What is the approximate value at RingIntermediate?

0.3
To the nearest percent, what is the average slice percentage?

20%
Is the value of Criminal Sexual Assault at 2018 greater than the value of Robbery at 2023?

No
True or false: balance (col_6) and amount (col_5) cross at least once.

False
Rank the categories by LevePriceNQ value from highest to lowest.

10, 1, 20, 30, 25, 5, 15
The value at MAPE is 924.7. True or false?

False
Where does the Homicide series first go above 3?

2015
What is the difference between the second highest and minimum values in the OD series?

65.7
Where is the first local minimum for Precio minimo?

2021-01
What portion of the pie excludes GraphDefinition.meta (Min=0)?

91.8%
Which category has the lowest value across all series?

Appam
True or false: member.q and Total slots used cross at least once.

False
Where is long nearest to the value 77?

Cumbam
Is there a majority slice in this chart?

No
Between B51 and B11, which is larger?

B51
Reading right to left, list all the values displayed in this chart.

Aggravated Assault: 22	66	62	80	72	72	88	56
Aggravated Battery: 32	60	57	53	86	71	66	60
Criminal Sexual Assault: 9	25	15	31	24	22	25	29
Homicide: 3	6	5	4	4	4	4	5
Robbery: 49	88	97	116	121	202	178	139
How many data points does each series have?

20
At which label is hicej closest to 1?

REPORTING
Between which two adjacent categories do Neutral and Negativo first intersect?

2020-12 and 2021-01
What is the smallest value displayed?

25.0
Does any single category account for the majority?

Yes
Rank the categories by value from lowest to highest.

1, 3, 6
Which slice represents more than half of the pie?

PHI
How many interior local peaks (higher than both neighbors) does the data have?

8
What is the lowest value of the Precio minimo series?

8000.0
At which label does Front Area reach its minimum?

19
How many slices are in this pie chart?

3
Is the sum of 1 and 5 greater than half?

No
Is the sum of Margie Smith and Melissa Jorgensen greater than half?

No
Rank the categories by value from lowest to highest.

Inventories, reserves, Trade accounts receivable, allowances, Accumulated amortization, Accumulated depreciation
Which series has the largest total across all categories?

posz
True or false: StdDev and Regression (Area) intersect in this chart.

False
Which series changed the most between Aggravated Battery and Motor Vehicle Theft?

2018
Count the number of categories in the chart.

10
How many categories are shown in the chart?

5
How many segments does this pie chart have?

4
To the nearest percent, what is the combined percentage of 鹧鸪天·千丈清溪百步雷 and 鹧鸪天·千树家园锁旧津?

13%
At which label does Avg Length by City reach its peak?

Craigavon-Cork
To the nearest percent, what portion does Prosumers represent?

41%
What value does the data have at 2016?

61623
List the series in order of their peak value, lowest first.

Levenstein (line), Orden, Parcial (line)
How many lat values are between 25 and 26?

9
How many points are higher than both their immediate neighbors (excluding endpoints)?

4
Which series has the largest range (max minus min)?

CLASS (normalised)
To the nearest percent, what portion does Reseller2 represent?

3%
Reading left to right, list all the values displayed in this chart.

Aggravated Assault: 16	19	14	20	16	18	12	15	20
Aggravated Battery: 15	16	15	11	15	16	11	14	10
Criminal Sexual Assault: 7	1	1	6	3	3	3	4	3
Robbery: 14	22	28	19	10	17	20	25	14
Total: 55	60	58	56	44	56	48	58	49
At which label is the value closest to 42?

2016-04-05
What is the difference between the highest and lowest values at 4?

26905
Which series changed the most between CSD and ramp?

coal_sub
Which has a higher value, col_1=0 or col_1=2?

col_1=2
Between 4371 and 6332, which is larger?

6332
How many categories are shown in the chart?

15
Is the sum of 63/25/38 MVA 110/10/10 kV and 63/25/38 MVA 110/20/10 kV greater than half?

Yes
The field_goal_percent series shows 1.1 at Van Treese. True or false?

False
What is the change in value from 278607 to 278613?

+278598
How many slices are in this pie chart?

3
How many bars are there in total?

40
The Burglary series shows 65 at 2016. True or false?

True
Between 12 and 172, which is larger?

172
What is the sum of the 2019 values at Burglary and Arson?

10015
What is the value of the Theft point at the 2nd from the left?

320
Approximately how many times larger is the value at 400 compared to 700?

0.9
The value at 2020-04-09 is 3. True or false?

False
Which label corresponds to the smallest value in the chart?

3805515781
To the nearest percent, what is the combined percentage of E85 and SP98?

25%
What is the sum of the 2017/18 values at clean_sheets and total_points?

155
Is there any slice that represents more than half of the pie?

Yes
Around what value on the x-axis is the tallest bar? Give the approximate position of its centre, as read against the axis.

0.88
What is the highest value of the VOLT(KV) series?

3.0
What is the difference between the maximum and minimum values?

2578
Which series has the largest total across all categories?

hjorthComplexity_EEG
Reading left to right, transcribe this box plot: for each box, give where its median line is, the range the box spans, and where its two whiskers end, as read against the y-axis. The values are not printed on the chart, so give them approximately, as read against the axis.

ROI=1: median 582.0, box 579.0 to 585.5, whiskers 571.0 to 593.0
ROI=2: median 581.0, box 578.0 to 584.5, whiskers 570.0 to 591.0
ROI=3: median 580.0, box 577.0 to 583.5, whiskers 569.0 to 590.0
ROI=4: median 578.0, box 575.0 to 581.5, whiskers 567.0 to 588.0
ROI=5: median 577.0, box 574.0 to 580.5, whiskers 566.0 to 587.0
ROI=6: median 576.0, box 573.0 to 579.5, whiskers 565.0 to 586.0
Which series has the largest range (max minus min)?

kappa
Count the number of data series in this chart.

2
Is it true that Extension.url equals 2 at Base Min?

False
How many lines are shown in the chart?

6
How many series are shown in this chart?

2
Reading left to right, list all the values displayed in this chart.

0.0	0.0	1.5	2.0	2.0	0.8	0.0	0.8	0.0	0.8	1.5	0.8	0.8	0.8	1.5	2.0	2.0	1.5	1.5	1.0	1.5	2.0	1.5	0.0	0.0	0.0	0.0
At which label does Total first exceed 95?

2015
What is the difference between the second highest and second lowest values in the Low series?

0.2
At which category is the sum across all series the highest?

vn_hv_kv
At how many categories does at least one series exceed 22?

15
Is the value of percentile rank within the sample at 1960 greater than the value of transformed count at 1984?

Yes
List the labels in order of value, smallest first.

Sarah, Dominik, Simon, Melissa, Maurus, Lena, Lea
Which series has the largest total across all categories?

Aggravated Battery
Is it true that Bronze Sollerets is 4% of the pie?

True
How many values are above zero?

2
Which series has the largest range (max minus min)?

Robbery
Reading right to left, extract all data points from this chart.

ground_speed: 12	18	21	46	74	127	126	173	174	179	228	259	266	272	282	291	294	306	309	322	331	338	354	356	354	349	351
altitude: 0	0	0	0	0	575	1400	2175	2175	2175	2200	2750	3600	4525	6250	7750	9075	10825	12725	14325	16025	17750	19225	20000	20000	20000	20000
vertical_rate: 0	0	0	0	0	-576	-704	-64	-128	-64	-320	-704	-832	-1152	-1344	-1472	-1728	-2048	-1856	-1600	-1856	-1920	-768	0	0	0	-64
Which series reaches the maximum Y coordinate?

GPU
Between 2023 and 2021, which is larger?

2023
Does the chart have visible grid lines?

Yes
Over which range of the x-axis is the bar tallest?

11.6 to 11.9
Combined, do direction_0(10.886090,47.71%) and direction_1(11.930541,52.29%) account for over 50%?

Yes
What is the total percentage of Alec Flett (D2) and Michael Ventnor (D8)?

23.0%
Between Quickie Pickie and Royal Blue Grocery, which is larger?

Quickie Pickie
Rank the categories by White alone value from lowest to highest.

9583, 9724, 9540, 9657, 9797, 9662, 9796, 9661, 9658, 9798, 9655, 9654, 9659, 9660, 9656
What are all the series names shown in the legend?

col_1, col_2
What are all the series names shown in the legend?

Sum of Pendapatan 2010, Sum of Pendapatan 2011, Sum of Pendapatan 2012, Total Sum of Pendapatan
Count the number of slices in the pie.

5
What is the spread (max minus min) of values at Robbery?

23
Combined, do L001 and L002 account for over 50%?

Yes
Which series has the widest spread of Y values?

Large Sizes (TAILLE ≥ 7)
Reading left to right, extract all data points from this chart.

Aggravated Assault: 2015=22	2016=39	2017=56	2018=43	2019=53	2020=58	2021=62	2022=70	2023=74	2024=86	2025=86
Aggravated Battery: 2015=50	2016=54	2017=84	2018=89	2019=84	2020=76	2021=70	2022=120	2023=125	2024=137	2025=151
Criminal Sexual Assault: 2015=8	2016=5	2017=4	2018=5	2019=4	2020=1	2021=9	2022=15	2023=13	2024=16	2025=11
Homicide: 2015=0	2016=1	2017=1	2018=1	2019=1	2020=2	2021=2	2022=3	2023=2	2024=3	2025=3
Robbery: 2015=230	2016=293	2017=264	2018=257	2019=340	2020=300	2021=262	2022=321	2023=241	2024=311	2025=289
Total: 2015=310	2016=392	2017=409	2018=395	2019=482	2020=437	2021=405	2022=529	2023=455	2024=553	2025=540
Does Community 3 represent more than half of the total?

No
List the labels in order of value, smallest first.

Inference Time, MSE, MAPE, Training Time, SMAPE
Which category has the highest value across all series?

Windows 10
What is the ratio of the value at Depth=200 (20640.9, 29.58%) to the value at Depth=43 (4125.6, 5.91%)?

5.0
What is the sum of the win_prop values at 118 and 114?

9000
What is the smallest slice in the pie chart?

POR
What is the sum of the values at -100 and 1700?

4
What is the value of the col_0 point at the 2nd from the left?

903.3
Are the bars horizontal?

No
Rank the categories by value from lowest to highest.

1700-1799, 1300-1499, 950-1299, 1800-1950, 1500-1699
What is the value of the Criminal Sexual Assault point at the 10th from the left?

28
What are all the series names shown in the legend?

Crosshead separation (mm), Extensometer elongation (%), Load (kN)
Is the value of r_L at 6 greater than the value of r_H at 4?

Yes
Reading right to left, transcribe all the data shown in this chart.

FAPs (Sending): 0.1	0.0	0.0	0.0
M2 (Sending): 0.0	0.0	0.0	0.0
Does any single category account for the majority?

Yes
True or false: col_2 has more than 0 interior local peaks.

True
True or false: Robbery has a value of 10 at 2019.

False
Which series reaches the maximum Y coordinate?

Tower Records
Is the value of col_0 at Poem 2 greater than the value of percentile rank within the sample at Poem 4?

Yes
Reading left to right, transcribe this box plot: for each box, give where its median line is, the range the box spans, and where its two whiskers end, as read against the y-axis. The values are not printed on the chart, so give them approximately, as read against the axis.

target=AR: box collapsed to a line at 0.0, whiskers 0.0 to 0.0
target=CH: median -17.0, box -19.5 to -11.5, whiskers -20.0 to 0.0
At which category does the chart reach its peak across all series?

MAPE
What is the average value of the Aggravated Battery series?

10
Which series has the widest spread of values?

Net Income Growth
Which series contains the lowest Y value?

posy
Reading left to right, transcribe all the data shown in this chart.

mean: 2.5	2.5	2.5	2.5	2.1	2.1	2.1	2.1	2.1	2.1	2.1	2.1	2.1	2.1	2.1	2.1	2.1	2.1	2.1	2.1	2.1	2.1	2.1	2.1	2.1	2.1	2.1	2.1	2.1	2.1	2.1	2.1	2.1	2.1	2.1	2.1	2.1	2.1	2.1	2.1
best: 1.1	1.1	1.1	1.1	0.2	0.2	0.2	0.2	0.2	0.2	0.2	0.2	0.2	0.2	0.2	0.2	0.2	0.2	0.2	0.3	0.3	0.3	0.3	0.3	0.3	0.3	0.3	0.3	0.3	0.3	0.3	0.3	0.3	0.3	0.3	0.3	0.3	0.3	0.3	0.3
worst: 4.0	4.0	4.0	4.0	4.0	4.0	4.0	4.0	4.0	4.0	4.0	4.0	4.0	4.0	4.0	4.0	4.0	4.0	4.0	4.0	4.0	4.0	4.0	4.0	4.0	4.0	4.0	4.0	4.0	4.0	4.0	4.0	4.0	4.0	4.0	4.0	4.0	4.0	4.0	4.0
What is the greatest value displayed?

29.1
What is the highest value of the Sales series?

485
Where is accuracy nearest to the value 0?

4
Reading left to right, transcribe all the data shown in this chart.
################
Problem requirements – Copy the data above word for word, starting at the line that contains "hjorthComplexity_EEG" and ending after the line that contains "Is it true that Bronze".

Written response –
hjorthComplexity_EEG
Reading left to right, transcribe this box plot: for each box, give where its median line is, the range the box spans, and where its two whiskers end, as read against the y-axis. The values are not printed on the chart, so give them approximately, as read against the axis.

ROI=1: median 582.0, box 579.0 to 585.5, whiskers 571.0 to 593.0
ROI=2: median 581.0, box 578.0 to 584.5, whiskers 570.0 to 591.0
ROI=3: median 580.0, box 577.0 to 583.5, whiskers 569.0 to 590.0
ROI=4: median 578.0, box 575.0 to 581.5, whiskers 567.0 to 588.0
ROI=5: median 577.0, box 574.0 to 580.5, whiskers 566.0 to 587.0
ROI=6: median 576.0, box 573.0 to 579.5, whiskers 565.0 to 586.0
Which series has the largest range (max minus min)?

kappa
Count the number of data series in this chart.

2
Is it true that Extension.url equals 2 at Base Min?

False
How many lines are shown in the chart?

6
How many series are shown in this chart?

2
Reading left to right, list all the values displayed in this chart.

0.0	0.0	1.5	2.0	2.0	0.8	0.0	0.8	0.0	0.8	1.5	0.8	0.8	0.8	1.5	2.0	2.0	1.5	1.5	1.0	1.5	2.0	1.5	0.0	0.0	0.0	0.0
At which label does Total first exceed 95?

2015
What is the difference between the second highest and second lowest values in the Low series?

0.2
At which category is the sum across all series the highest?

vn_hv_kv
At how many categories does at least one series exceed 22?

15
Is the value of percentile rank within the sample at 1960 greater than the value of transformed count at 1984?

Yes
List the labels in order of value, smallest first.

Sarah, Dominik, Simon, Melissa, Maurus, Lena, Lea
Which series has the largest total across all categories?

Aggravated Battery
Is it true that Bronze Sollerets is 4% of the pie?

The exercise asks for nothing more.